Frost: “Free speech is about the government limiting speech … my governor, Ron DeSantis, is doing that right now” pic.twitter.com/R8REJTBHDE
— Aaron Rupar (@atrupar) February 8, 2023
Much of the right-wing outrage driving the hearing revolved around trumped-up claims of cancel culture and of social media companies suppressing “free speech” (whether that be slurs, calls for violence, or even incitements of riots). Frost addressed this quite acutely, noting that “there’s a difference between a culture war, and how culture naturally changes,” as he suggested some of his colleagues are resistant to natural culture change. “Just yesterday, we heard a member equate immigration negatively to ‘changing our culture.’”
“The reality is that culture changes and adopts and welcomes more people. It becomes more understanding, and it also decides to reassess what’s acceptable behavior and rhetoric,” Frost said. “In this supposed culture war, they often conflate the right to free speech with the nonexistent right to not be criticized or held accountable for what you say on the internet or even real life.”

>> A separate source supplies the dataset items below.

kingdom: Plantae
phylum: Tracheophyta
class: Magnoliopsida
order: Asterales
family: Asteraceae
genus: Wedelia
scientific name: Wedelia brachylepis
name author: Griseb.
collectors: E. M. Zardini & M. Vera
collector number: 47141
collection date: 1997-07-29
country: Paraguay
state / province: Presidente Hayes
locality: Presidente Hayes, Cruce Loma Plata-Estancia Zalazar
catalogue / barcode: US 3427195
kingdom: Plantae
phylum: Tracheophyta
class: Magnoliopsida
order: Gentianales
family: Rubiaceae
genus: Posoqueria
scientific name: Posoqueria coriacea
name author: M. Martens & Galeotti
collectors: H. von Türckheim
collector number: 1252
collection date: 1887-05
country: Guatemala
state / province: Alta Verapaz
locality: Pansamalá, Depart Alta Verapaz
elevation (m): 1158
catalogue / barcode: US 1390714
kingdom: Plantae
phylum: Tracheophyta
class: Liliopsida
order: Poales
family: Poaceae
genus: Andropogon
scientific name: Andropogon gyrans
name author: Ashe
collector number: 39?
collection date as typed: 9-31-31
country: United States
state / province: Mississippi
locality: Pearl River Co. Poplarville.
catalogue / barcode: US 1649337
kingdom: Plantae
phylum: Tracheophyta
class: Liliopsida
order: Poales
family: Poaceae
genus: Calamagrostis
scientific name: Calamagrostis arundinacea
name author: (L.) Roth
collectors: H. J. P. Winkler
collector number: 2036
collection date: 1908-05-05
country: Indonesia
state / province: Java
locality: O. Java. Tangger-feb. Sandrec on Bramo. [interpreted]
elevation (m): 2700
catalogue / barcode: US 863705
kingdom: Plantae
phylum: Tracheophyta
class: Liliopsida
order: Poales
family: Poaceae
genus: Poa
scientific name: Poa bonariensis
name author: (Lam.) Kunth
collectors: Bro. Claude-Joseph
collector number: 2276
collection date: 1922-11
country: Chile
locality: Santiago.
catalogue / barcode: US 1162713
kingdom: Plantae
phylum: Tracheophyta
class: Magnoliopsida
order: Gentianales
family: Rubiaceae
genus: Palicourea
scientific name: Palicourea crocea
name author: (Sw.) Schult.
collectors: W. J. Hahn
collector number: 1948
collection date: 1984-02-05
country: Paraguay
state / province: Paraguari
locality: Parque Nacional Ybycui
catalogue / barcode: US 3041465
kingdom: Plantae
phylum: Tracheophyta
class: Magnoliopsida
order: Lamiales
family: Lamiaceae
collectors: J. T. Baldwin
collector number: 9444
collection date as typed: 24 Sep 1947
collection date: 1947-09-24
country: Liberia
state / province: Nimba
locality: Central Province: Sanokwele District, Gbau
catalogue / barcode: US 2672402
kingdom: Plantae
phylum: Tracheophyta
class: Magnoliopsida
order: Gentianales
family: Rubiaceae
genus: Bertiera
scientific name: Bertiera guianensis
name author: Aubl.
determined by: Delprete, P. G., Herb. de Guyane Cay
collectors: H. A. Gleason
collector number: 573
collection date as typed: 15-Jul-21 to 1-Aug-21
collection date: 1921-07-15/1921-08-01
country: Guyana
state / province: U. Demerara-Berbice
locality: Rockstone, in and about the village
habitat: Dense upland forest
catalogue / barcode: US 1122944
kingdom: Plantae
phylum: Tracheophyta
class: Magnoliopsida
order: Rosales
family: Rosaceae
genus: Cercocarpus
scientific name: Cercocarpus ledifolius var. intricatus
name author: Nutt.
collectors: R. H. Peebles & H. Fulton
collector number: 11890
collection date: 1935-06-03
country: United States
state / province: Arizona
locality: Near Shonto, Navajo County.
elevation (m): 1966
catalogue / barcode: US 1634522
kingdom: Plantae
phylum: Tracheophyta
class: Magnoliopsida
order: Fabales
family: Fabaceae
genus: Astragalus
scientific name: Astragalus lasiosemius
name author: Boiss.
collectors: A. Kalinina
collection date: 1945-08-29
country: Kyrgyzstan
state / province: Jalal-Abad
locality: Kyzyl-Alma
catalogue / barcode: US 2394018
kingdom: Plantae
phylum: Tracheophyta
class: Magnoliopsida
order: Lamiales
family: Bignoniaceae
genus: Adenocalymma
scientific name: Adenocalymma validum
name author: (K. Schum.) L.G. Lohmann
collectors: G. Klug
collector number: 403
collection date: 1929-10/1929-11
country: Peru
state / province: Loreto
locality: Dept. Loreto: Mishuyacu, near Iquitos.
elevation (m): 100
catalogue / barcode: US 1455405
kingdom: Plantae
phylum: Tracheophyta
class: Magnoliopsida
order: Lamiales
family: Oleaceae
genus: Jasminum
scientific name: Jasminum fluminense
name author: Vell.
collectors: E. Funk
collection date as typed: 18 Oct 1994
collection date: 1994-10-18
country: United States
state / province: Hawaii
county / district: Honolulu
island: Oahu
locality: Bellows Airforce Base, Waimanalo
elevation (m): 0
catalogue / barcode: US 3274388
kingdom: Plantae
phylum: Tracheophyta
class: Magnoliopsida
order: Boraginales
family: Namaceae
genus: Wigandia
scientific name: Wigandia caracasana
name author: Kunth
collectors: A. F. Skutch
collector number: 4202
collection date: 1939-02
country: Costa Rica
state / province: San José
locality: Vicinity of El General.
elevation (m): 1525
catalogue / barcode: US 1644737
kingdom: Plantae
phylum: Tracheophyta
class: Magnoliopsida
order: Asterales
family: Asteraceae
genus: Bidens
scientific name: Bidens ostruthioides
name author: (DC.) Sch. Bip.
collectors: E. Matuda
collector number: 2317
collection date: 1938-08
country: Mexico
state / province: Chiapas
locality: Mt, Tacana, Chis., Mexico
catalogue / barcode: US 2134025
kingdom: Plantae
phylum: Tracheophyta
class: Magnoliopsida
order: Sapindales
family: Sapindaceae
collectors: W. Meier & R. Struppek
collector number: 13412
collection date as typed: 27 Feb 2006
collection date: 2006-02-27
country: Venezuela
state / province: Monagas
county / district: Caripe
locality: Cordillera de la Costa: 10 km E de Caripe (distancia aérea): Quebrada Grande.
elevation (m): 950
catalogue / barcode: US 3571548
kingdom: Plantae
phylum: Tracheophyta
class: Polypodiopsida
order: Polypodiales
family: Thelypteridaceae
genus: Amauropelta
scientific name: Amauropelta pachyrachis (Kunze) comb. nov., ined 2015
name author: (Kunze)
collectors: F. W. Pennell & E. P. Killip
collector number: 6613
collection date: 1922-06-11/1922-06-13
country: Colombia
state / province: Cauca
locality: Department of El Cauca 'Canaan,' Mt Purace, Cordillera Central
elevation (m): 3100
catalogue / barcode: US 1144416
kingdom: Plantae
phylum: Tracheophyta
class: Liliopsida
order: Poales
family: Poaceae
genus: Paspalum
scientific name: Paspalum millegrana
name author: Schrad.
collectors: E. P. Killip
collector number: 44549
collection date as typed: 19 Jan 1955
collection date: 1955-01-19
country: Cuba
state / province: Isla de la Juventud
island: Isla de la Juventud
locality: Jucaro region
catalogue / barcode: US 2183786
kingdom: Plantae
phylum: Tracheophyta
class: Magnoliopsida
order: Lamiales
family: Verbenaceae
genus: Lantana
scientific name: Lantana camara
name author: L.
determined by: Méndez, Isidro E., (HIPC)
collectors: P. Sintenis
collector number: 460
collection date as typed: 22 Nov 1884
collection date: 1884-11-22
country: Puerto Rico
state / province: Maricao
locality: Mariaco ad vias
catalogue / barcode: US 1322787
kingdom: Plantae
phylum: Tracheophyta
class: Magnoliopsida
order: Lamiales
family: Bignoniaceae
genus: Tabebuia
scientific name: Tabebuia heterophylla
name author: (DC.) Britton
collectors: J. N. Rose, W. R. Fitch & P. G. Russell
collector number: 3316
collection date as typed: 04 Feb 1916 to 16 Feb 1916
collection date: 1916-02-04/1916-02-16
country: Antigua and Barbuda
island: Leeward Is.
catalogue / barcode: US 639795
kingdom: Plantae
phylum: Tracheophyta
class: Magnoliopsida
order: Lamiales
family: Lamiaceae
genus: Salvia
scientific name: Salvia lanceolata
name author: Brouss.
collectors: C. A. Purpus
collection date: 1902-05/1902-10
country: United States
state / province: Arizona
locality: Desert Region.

Questions surrounding free speech, online and offline, are indeed important, as are inquiries into policies on platforms where millions of people communicate. Frost’s lines of questioning, however, helped provide a reality check on how many of the concerns from the hearings’ most vocal proponents were about free speech versus about the right to say a slur, spread election or Covid conspiracies, or incite more riots on the Capitol.